= Page =
........

Exploding oven doors menace consumers in SWFL, elsewhere

Reporter: Lindsey Sablan
Published: Updated:

PORT CHARLOTTE, Fla. – Shattering or exploding tempered glass has frightened and caught consumers off guard for years. Now, a nonprofit group is asking the government to recall a household appliance because of its high rate of shattering incidents.

Hundreds of people around the country have reported that the glass on their Kenmore oven door shattered or exploded.

Port Charlotte resident Liz Low recalled the evening that glass in her oven door mysteriously shattered, sending glass flying in all directions.

“I walked by the oven; it was not even on. I was getting ready to turn it on and it blew up. … We were like, in a state of shock.

“It actually propelled glass out. It exploded. It was like a bang, boom.”

Right after the incident, Low said her sister-in-law suggested she call WINK News Call for Action.

“She said there was a newscast on two weeks ago at least, and I said are you serious?”

Over the last few months, WINK News Call for Action reporter Lindsey Sablan has reported on tempered glass spontaneously exploding. In May WINK News told you about a glass table shattering. Last month, WINK News showed you a glass vessel sink that exploded.

When Low reached out to the maker of her Kenmore oven, she says Sears “tried to say it’s from pushing the oven door in when the shelf is out.”

“Now how many times have we done that and the thing has never exploded?”

........

(A run of records)
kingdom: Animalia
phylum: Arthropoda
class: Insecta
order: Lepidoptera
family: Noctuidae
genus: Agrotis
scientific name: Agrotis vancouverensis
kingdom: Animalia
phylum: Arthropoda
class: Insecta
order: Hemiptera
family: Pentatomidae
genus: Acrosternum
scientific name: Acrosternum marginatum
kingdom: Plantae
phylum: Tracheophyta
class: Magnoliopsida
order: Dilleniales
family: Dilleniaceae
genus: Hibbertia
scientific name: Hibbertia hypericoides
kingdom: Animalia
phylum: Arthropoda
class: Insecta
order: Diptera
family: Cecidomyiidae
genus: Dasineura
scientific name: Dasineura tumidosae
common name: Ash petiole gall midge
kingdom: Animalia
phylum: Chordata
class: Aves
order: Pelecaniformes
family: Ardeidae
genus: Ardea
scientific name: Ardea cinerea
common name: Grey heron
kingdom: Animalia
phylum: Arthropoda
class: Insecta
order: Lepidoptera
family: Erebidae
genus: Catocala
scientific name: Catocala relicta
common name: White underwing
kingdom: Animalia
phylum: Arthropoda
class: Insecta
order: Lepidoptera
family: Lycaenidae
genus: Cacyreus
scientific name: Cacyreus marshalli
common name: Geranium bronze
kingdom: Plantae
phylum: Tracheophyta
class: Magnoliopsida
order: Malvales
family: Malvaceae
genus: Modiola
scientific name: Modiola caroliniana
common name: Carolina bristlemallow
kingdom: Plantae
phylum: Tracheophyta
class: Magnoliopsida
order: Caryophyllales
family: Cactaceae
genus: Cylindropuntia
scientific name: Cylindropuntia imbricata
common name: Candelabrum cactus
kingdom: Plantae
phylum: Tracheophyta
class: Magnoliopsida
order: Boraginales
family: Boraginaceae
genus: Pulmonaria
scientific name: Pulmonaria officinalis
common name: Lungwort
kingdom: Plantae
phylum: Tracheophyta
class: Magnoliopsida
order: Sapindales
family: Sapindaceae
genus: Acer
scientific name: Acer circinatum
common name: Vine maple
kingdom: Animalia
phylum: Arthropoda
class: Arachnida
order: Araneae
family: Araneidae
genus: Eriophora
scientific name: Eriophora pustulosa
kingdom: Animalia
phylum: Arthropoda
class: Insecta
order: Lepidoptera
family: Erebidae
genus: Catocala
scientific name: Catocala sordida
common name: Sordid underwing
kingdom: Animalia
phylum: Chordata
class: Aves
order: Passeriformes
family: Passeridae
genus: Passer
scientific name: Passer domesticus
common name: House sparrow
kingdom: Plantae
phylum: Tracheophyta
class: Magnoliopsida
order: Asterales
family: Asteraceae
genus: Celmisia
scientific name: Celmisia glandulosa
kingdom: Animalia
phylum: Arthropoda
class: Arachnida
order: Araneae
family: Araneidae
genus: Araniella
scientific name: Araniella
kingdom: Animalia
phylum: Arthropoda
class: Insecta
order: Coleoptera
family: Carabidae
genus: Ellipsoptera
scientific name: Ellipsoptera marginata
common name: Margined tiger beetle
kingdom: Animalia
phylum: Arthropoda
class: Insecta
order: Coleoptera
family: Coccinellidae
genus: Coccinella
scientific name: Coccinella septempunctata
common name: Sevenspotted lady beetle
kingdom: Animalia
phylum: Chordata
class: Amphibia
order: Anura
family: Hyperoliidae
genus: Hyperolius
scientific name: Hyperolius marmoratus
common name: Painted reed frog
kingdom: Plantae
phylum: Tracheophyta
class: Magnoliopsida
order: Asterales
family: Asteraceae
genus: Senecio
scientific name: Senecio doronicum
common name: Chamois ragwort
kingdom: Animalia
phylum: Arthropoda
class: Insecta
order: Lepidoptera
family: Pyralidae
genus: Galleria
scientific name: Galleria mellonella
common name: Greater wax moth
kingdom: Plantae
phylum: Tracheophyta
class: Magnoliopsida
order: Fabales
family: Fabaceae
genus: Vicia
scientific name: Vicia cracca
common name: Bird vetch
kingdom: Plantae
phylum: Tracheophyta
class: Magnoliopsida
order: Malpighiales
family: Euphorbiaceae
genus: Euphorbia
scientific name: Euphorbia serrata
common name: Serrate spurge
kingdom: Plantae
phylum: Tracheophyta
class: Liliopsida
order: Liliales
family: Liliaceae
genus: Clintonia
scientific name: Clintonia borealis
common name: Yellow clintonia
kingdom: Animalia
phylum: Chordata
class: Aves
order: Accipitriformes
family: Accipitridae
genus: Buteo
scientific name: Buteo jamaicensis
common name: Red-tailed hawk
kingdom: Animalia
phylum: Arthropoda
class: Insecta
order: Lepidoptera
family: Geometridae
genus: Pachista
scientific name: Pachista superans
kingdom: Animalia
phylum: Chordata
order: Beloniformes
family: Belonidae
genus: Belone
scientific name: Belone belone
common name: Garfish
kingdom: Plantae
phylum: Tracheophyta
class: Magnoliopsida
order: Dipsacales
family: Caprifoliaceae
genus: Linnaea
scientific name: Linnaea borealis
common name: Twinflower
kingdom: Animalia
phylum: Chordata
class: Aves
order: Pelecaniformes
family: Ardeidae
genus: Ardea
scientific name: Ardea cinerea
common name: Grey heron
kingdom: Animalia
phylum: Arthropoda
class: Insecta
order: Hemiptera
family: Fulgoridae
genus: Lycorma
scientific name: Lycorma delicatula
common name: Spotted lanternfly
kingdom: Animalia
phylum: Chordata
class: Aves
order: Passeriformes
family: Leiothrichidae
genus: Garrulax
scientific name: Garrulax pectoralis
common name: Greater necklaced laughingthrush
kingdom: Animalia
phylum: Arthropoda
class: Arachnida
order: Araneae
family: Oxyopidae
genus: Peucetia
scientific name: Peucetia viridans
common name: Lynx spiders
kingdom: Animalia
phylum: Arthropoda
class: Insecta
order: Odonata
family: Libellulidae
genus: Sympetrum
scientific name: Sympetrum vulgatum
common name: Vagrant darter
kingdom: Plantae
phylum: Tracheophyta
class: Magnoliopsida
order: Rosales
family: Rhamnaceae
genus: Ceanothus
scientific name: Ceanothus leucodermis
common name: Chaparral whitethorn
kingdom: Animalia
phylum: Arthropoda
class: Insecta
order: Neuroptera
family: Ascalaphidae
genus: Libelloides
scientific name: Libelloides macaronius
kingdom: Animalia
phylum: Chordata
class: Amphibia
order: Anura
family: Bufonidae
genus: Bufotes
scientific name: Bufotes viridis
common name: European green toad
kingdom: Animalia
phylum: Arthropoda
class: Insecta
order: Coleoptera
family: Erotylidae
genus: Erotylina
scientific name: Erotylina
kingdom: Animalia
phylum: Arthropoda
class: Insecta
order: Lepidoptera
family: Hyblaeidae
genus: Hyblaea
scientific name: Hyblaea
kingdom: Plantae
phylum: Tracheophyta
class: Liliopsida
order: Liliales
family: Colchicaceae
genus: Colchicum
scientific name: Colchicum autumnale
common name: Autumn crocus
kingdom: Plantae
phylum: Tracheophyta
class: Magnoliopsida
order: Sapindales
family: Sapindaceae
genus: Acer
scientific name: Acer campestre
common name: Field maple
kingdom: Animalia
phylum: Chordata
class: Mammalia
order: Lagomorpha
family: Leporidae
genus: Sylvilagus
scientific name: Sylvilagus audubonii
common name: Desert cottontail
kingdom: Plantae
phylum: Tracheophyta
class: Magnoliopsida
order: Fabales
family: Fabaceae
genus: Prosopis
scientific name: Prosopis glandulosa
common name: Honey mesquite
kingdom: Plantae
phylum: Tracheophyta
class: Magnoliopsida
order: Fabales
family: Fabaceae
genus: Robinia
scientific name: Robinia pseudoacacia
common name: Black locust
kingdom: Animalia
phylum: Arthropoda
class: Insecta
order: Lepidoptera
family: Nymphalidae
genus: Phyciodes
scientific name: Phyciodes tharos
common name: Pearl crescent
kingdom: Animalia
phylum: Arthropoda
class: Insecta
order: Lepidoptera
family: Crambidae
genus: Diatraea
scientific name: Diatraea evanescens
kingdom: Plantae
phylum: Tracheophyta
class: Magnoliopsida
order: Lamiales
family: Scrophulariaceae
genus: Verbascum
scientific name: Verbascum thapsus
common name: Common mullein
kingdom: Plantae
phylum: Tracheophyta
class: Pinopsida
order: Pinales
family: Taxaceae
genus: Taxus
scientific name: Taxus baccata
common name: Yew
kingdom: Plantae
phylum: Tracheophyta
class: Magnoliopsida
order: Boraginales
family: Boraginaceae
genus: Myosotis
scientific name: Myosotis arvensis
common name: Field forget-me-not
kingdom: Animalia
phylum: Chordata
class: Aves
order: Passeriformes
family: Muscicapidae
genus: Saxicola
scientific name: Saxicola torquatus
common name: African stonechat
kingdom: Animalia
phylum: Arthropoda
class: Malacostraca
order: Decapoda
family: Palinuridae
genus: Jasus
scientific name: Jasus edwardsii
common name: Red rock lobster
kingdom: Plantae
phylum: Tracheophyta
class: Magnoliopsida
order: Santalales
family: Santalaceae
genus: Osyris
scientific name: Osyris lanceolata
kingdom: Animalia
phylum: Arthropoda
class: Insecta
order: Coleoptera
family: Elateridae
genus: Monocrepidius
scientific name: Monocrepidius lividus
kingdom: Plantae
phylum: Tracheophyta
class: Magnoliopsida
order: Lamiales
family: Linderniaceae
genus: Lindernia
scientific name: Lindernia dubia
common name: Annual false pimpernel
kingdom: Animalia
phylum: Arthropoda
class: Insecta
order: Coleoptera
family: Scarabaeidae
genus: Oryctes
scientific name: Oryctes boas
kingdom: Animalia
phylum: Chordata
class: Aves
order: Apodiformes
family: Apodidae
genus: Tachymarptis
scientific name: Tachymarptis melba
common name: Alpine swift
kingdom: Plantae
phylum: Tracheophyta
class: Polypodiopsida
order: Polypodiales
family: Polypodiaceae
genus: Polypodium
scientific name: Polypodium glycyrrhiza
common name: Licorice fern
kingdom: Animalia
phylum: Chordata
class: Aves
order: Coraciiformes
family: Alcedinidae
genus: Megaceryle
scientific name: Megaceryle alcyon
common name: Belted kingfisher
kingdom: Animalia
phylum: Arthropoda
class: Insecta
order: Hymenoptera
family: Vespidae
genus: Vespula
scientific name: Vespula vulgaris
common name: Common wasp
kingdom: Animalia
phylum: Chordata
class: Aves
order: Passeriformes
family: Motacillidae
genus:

........

Pick up the news report on exploding Kenmore oven doors right after its final sentence and carry it forward.

= Response =
Low also said she was told she would have to pay to replace the part.

“When it comes down to it, it’s $200 to replace. Now do I want to put $200 into an oven that is six years old or do I want to buy a new one?” she said. “And I can tell you, it won’t be Kenmore!”

Complaints roll in

Unlike the other cases highlighted by WINK News Call for Action, Low’s Kenmore oven incident does not seem to be isolated. Some people even reported injuries.

“This is something that is occurring at a very high rate. They clearly have a problem, and they need to step it up and deal with this and pay for the repairs,” said Sean Kane, founder and president of The Safety Institute.

Kane’s nonprofit group sent a letter last year to the U.S. Consumer Product Safety Commission asking that the government investigate and recall the Kenmore 790 series ovens because of the issue with shattering glass.

“What really initiated our letter to the Consumer Product Safety Commission was specifically the number of problems we found in the Kenmore 790s,” Kane said.

The doors of the ovens, in particular, elicited a rate of complaints that Kane said his group simply isn’t seeing with other ovens.

No recall yet

More than a year after the letter was sent, no recall has been issued. In a response to WINK News about the issue, a spokeswoman for the CPSC sent us this statement:

We take all incident involving shattering glass seriously. There are standards in place for consumer products that use glass which should lead to the glass breaking into nuggets and not shards, if the product shatters.  Consumers should report all safety-related incidents involving glass oven doors to CPSC by logging on to SaferProducts.gov. CPSC looks at all incidents reported to the agency.

When we talked to Doug Daubmann with local glass manufacturer D3 Glass in Fort Myers, he was very clear as to why tempered glass is used in products in the home.

“So you heat-strengthen the glass so in the event that it does break, it breaks in little particles,” he told us.

That means when the glass breaks you most likely will not receive a serious injury like a laceration. Daubmann told us that whenever an imperfection happens in tempered glass, however rare, it is impossible to detect and impossible to predict when or if it will shatter.

“It could happen at any time,” he said.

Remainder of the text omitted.